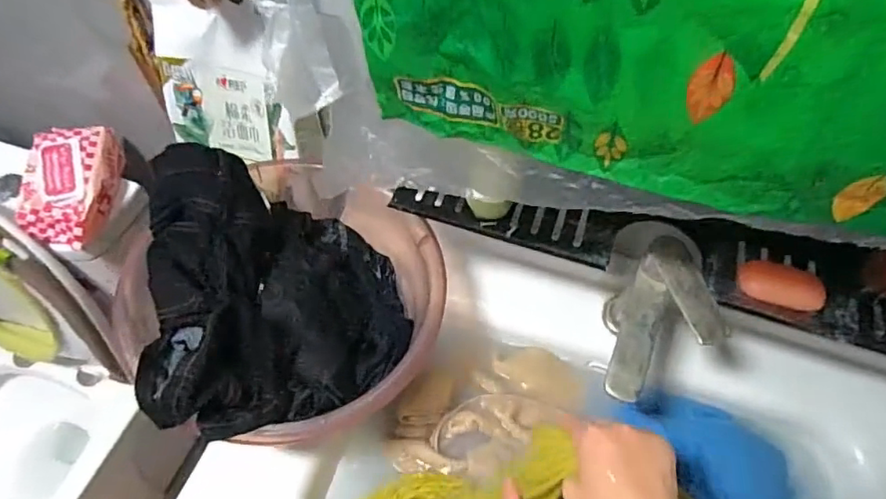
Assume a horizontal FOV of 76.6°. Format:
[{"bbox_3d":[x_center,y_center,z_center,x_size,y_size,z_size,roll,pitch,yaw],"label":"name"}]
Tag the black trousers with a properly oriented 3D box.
[{"bbox_3d":[-0.168,0.051,0.604,0.250,0.162,0.294,-7,57,-5],"label":"black trousers"}]

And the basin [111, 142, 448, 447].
[{"bbox_3d":[-0.161,0.037,0.624,0.316,0.166,0.338,-10,57,-7],"label":"basin"}]

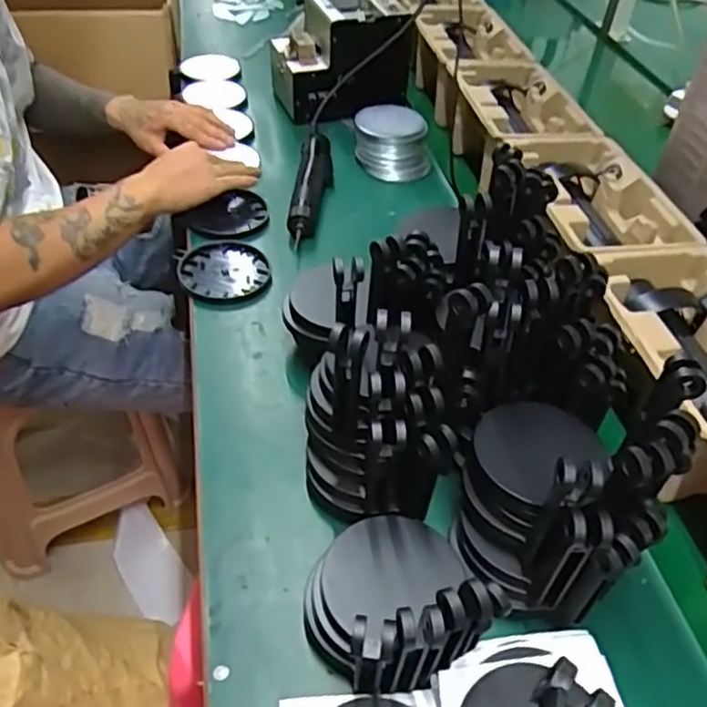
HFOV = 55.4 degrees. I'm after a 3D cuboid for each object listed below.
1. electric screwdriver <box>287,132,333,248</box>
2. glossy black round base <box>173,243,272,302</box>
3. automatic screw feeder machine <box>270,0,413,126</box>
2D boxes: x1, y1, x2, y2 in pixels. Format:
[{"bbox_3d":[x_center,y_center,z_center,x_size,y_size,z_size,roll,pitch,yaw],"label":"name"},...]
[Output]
[{"bbox_3d":[-0.053,-0.224,0.883,0.039,0.036,0.226,8,42,1],"label":"electric screwdriver"},{"bbox_3d":[-0.147,-0.094,0.764,0.097,0.014,0.104,4,42,-3],"label":"glossy black round base"},{"bbox_3d":[-0.021,-0.458,1.048,0.197,0.164,0.155,-3,43,-10],"label":"automatic screw feeder machine"}]

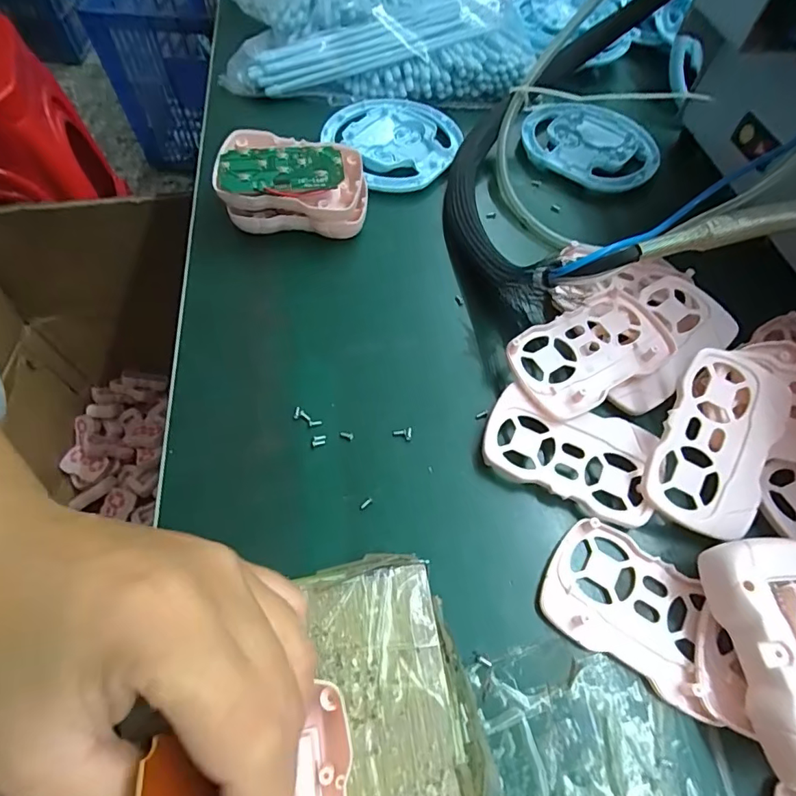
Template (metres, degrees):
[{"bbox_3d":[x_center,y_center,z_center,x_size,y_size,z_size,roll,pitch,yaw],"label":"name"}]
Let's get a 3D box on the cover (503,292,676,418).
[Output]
[{"bbox_3d":[0.108,-0.025,0.272,0.089,0.011,0.054,-25,65,-14],"label":"cover"}]

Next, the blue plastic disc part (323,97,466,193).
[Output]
[{"bbox_3d":[0.003,-0.199,0.371,0.102,0.016,0.100,1,62,-1],"label":"blue plastic disc part"}]

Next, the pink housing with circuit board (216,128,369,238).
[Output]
[{"bbox_3d":[-0.068,-0.139,0.325,0.094,0.041,0.058,3,62,0],"label":"pink housing with circuit board"}]

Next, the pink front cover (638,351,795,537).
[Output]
[{"bbox_3d":[0.156,0.021,0.238,0.052,0.007,0.087,26,80,3],"label":"pink front cover"}]

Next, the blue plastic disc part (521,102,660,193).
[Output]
[{"bbox_3d":[0.150,-0.199,0.378,0.102,0.017,0.086,19,63,8],"label":"blue plastic disc part"}]

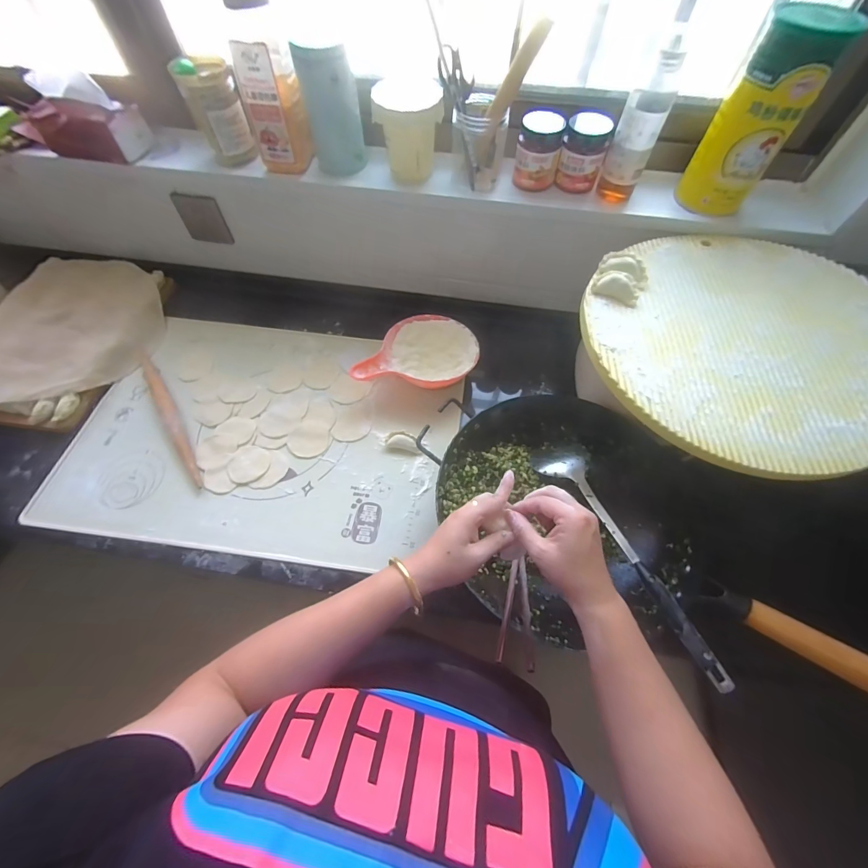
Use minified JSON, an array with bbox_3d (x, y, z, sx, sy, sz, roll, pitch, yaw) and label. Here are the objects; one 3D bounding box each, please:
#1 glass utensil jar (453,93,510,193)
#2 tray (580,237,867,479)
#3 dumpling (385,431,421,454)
[{"bbox_3d":[0.070,-0.459,0.587,0.082,0.096,0.073,6,61,2],"label":"glass utensil jar"},{"bbox_3d":[0.402,-0.126,0.476,0.378,0.020,0.362,-1,61,1],"label":"tray"},{"bbox_3d":[-0.052,0.013,0.626,0.058,0.019,0.025,12,61,5],"label":"dumpling"}]

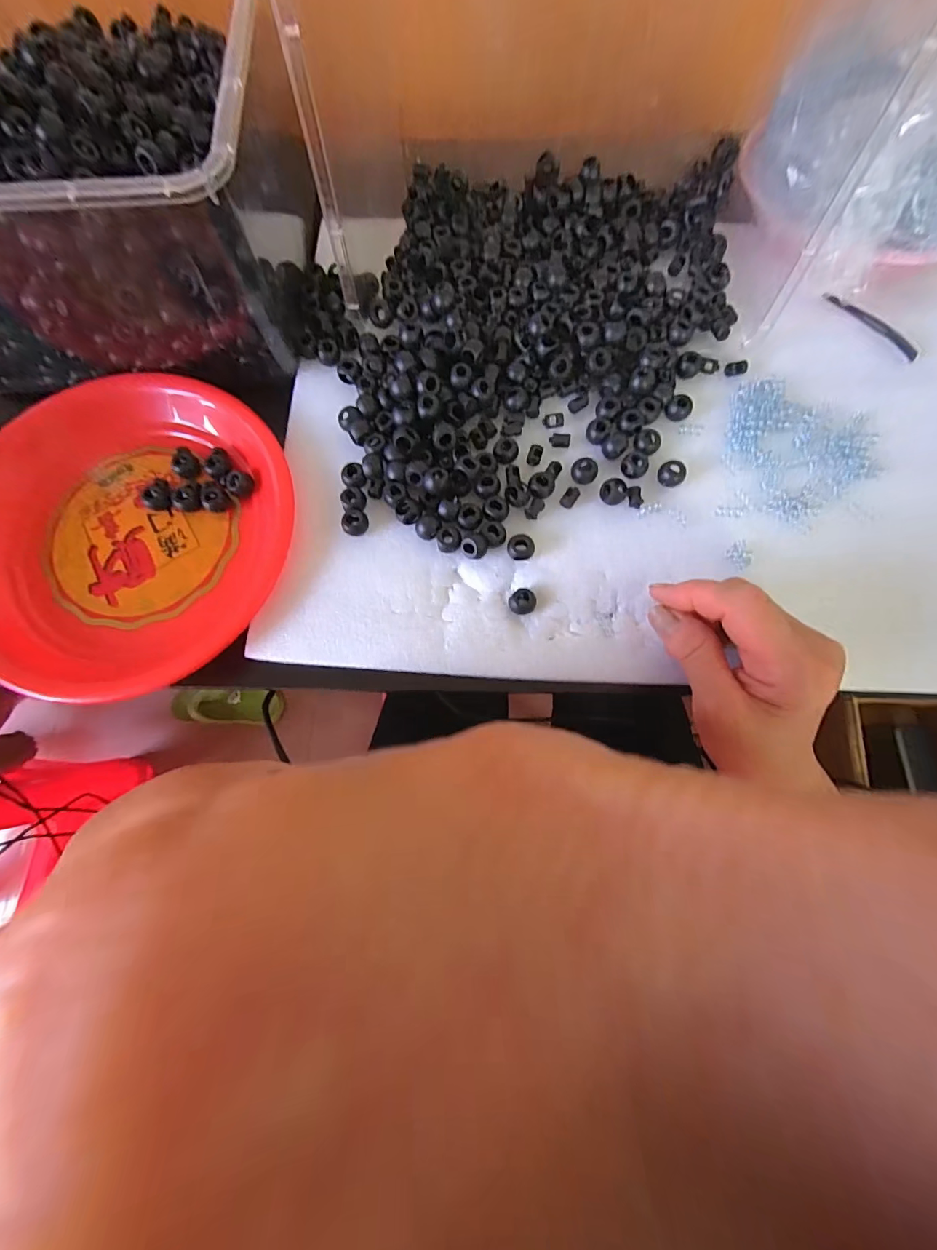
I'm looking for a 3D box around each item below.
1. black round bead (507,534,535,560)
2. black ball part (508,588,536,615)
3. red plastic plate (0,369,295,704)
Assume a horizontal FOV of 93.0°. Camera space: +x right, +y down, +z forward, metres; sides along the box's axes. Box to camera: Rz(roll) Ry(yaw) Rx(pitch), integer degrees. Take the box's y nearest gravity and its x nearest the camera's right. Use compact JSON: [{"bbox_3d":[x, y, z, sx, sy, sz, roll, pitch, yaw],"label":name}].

============================================================

▶ **WORK TO BE COMPLETED**
Only the lines that contain the string "Next" are to be copied from the records.

▶ **TASK RESULT**
Next, the blue plastic disc part (323,97,466,193).
Next, the pink housing with circuit board (216,128,369,238).
Next, the pink front cover (638,351,795,537).
Next, the blue plastic disc part (521,102,660,193).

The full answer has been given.